Folklore here also connects paan to the Ramayana. “It is said that when Hanuman visited Sita in Ashok Vatika and she had nothing to give him as a gesture of affection, she plucked paan leaves and quickly made a garland of it. And so, even today paan is offered to Hanuman, especially in Varanasi,” adds Rajeev.

“Paan is a way of life in Varanasi,” says Anubhav Sapra, the founder of Delhi Food Walks who has been travelling to Varanasi for many years to research and chronicle the street food. “I have tasted paan from across the country, but I haven’t eaten anything like Banarasi paan.” The paan here, according to him, is much beyond a snack, a mouth freshner or a condiment. It is an emotion.

It’s all in the leaf

Every region has its preferred betel leaf. “It is the way the leaf is treated in Varanasi (in a process called pakana which literally translates to cooking but means ripening of the leaf) that makes it softer than any other, which is why Banarasi paan melts in your mouth,” explains Anubhav.

Folded Banarasi paan

Folded Banarasi paan | Photo Credit: Special arrangement

Interestingly, the leaf that gives the Banarasi paan its identity is not grown in Varanasi: it is from Bihar, Bengal or Odisha.

“Of the 90 varieties of the betel leaf that grow across the world about 45 are found in India. A lot of it also comes from Bangladesh which has perfect climatic conditions for its farming,” says Rajeev. While Bengal and Bangladesh are known for the volume of production of the leaf, it is the Bihari Maghai or Odiya Jagannathi leaf that is popular in Varanasi. The Maghai leaf is used from December to May, Jagannathi is used from June to November.

Cultural significance

Apart from its taste and finesse, Banarasi paan is also popular for its cultural significance. In Varanasi, paan shops can be found at every corner, and also by the Ganges. Everyone has their favourite stall, and each panwari (paan maker) has his own style. “The Banarasi paan became popular when Bachchan ji sang a song about it. But recently with Modi ji talking about it too it has gained even more popularity,” says Rajan Chaurasia, the second generation owner of Ramchandra Chaurasia Tambul Bhandar.  

According to Rajan what makes the Banarasi paan most special is the process of ripening it. “The leaves are smoked in a dark room with special coal and wood and checked frequently. This not just bleaches the leaf, especially Maghai, but also makes it so soft that it melts in your mouth.”
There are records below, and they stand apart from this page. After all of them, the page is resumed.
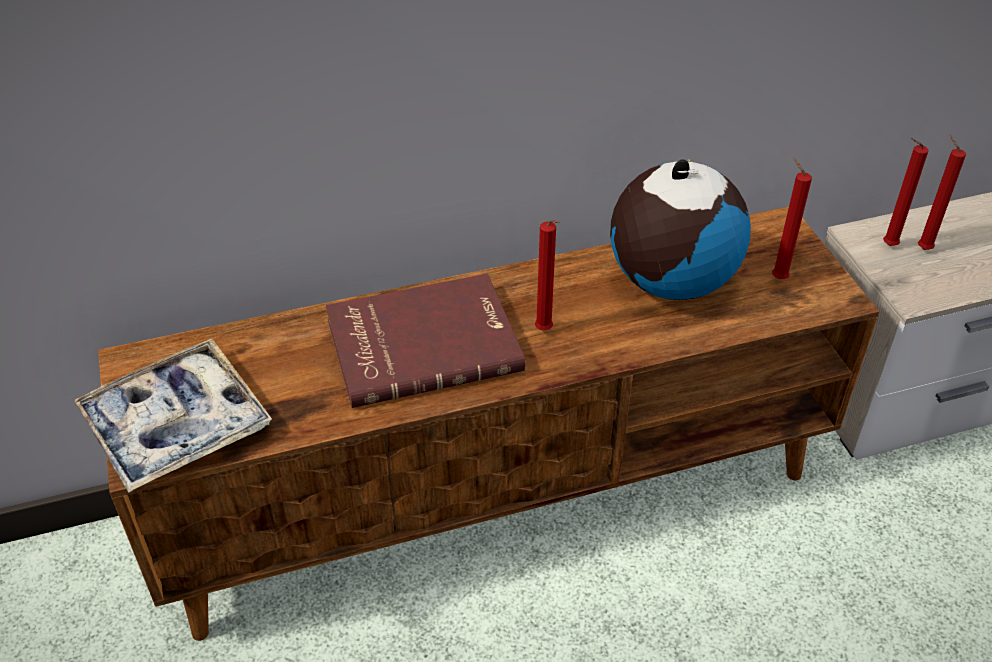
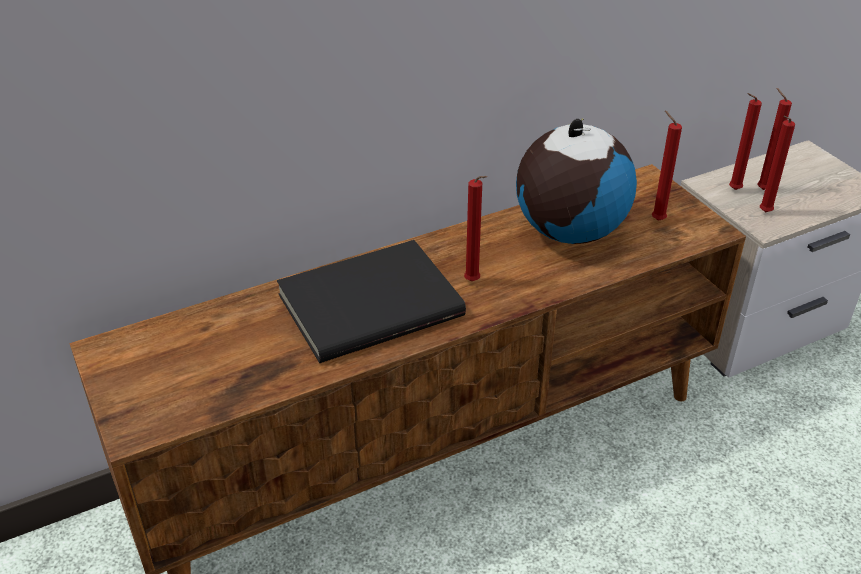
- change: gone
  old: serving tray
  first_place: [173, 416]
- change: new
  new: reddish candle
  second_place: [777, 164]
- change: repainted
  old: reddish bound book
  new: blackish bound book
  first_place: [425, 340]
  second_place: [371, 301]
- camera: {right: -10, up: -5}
There are four varieties of paan that are commonly made in Banaras. The sada or plain which is made just with supari, kattha and lime, meetha or sweet — simple sada paan in which the leaf is sweeter and gulkand ka meetha which is a paan made with hira-moti chutney (a sweet mix) and zarda which is made with tobacco.

Over time these stalls have become community spaces where locals converge. “Paan shops are places where locals hang out and discuss local politics, ongoings in the city, and comment on matters of universal importance. It is a common thread that binds the people here,” says Rajeev.

Benarasai Paan at Brij Rama Palace

Benarasai Paan at Brij Rama Palace | Photo Credit: Special arrangement

And does the GI tag matter to the public? “Most people in Banaras will not even know that we now have a GI tag,” says Rajeev. For the common man, he adds, paan has been a way of life since the beginning of Varanasi and a tag will not change anything. For the rest of the world though the recognition will help people understand the nuances of paan in this city.